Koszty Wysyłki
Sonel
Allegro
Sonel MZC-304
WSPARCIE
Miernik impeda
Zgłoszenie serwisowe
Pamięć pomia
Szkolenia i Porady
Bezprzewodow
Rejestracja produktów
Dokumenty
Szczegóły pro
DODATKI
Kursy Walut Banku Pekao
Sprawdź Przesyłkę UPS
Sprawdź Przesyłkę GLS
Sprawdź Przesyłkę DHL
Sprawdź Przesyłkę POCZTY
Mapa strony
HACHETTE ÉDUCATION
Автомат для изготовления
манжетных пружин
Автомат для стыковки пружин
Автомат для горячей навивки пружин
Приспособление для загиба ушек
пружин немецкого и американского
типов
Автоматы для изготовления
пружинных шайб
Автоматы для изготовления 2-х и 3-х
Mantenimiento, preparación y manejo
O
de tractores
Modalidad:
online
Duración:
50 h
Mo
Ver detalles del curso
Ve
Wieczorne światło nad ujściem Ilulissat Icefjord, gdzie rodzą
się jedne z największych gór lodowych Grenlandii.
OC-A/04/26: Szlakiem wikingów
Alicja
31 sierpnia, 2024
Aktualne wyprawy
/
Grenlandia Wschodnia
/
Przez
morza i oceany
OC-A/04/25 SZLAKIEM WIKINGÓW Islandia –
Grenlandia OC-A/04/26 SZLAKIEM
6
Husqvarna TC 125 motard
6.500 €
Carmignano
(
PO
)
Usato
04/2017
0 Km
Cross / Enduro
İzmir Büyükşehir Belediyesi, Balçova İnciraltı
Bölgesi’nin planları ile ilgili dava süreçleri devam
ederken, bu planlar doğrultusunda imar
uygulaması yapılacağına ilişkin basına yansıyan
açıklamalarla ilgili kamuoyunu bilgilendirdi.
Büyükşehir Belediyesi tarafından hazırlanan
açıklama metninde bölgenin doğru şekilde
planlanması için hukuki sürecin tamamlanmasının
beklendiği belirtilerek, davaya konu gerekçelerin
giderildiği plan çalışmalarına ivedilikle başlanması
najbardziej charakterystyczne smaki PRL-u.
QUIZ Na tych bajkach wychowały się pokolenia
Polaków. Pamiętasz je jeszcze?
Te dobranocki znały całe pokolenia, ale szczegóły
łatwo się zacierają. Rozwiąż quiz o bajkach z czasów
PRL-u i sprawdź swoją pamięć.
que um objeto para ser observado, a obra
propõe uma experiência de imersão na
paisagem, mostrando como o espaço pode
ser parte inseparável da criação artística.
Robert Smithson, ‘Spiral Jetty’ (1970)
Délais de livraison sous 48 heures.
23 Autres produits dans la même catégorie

───

What to produce
Copy the records word for word, starting at their first line and ending after the line that contains "манжетных пружин".

Solution for this task
Koszty Wysyłki
Sonel
Allegro
Sonel MZC-304
WSPARCIE
Miernik impeda
Zgłoszenie serwisowe
Pamięć pomia
Szkolenia i Porady
Bezprzewodow
Rejestracja produktów
Dokumenty
Szczegóły pro
DODATKI
Kursy Walut Banku Pekao
Sprawdź Przesyłkę UPS
Sprawdź Przesyłkę GLS
Sprawdź Przesyłkę DHL
Sprawdź Przesyłkę POCZTY
Mapa strony
HACHETTE ÉDUCATION
Автомат для изготовления
манжетных пружин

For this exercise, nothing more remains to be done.